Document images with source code

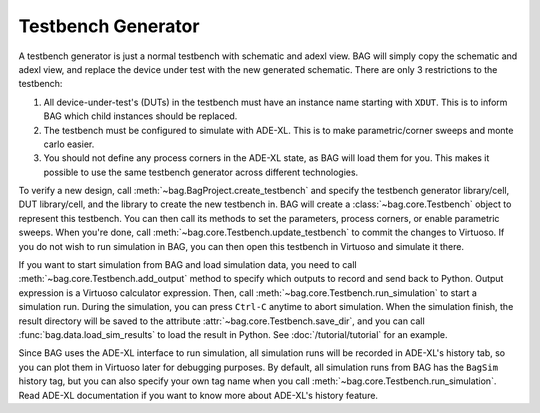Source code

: Testbench Generator
===================

A testbench generator is just a normal testbench with schematic and adexl view.  BAG will simply copy the schematic and
adexl view, and replace the device under test with the new generated schematic.  There are only 3 restrictions to the
testbench:

#. All device-under-test's (DUTs) in the testbench must have an instance name starting with ``XDUT``.  This is to inform BAG
   which child instances should be replaced.
#. The testbench must be configured to simulate with ADE-XL.  This is to make parametric/corner sweeps and monte carlo
   easier.
#. You should not define any process corners in the ADE-XL state, as BAG will load them for you.  This makes it
   possible to use the same testbench generator across different technologies.

To verify a new design, call :meth:`~bag.BagProject.create_testbench` and specify the testbench generator library/cell,
DUT library/cell, and the library to create the new testbench in.  BAG will create a :class:`~bag.core.Testbench` object
to represent this testbench.  You can then call its methods to set the parameters, process corners, or enable parametric
sweeps.  When you're done, call :meth:`~bag.core.Testbench.update_testbench` to commit the changes to Virtuoso.  If you
do not wish to run simulation in BAG, you can then open this testbench in Virtuoso and simulate it there.

If you want to start simulation from BAG and load simulation data, you need to call
:meth:`~bag.core.Testbench.add_output` method to specify which outputs to record and send back to Python.  Output
expression is a Virtuoso calculator expression.  Then, call :meth:`~bag.core.Testbench.run_simulation` to start a
simulation run.  During the simulation, you can press ``Ctrl-C`` anytime to abort simulation.  When the simulation
finish, the result directory will be saved to the attribute :attr:`~bag.core.Testbench.save_dir`, and you can call
:func:`bag.data.load_sim_results` to load the result in Python. See :doc:`/tutorial/tutorial` for an example.

Since BAG uses the ADE-XL interface to run simulation, all simulation runs will be recorded in ADE-XL's history tab, so
you can plot them in Virtuoso later for debugging purposes.  By default, all simulation runs from BAG has the ``BagSim``
history tag, but you can also specify your own tag name when you call :meth:`~bag.core.Testbench.run_simulation`.  Read
ADE-XL documentation if you want to know more about ADE-XL's history feature.
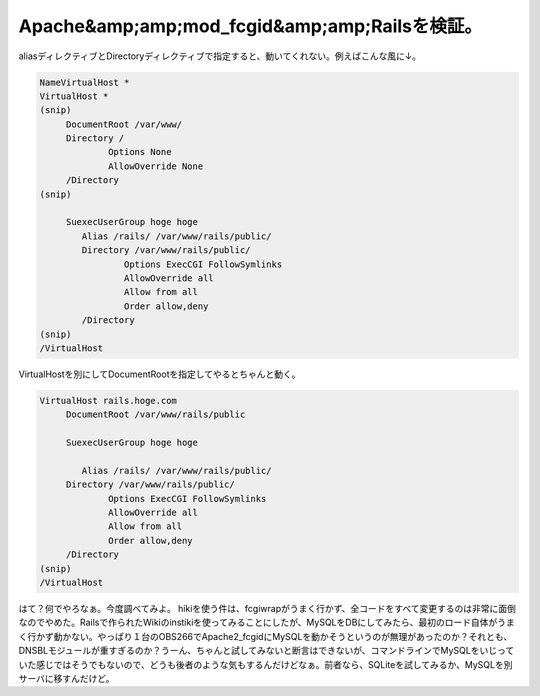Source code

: ﻿Apache&amp;amp;mod_fcgid&amp;amp;Railsを検証。
####################################################################


aliasディレクティブとDirectoryディレクティブで指定すると、動いてくれない。例えばこんな風に↓。

.. code-block:: none

   NameVirtualHost *
   VirtualHost *
   (snip)
   	DocumentRoot /var/www/
   	Directory /
   		Options None
   		AllowOverride None
   	/Directory
   (snip)
   
   	SuexecUserGroup hoge hoge
           Alias /rails/ /var/www/rails/public/
           Directory /var/www/rails/public/
                   Options ExecCGI FollowSymlinks
                   AllowOverride all
                   Allow from all
                   Order allow,deny
           /Directory
   (snip)
   /VirtualHost


VirtualHostを別にしてDocumentRootを指定してやるとちゃんと動く。

.. code-block:: none

   VirtualHost rails.hoge.com
   	DocumentRoot /var/www/rails/public
   
   	SuexecUserGroup hoge hoge
   
           Alias /rails/ /var/www/rails/public/
   	Directory /var/www/rails/public/
   		Options ExecCGI FollowSymlinks
   		AllowOverride all
   		Allow from all
   		Order allow,deny
   	/Directory
   (snip)
   /VirtualHost


はて？何でやろなぁ。今度調べてみよ。
hikiを使う件は、fcgiwrapがうまく行かず、全コードをすべて変更するのは非常に面倒なのでやめた。Railsで作られたWikiのinstikiを使ってみることにしたが、MySQLをDBにしてみたら、最初のロード自体がうまく行かず動かない。やっぱり１台のOBS266でApache2_fcgidにMySQLを動かそうというのが無理があったのか？それとも、DNSBLモジュールが重すぎるのか？うーん、ちゃんと試してみないと断言はできないが、コマンドラインでMySQLをいじっていた感じではそうでもないので、どうも後者のような気もするんだけどなぁ。前者なら、SQLiteを試してみるか、MySQLを別サーバに移すんだけど。



.. author:: mkouhei
.. categories:: Debian, 
.. tags::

_Work request_
Would you restate, exactly and with no pictures, the lines of the entries above from the one containing "for an example." through the one containing "AllowOverride None"?

_Task result_
:func:`bag.data.load_sim_results` to load the result in Python. See :doc:`/tutorial/tutorial` for an example.

Since BAG uses the ADE-XL interface to run simulation, all simulation runs will be recorded in ADE-XL's history tab, so
you can plot them in Virtuoso later for debugging purposes.  By default, all simulation runs from BAG has the ``BagSim``
history tag, but you can also specify your own tag name when you call :meth:`~bag.core.Testbench.run_simulation`.  Read
ADE-XL documentation if you want to know more about ADE-XL's history feature.
Source code

: ﻿Apache&amp;amp;mod_fcgid&amp;amp;Railsを検証。
####################################################################


aliasディレクティブとDirectoryディレクティブで指定すると、動いてくれない。例えばこんな風に↓。

.. code-block:: none

   NameVirtualHost *
   VirtualHost *
   (snip)
   	DocumentRoot /var/www/
   	Directory /
   		Options None
   		AllowOverride None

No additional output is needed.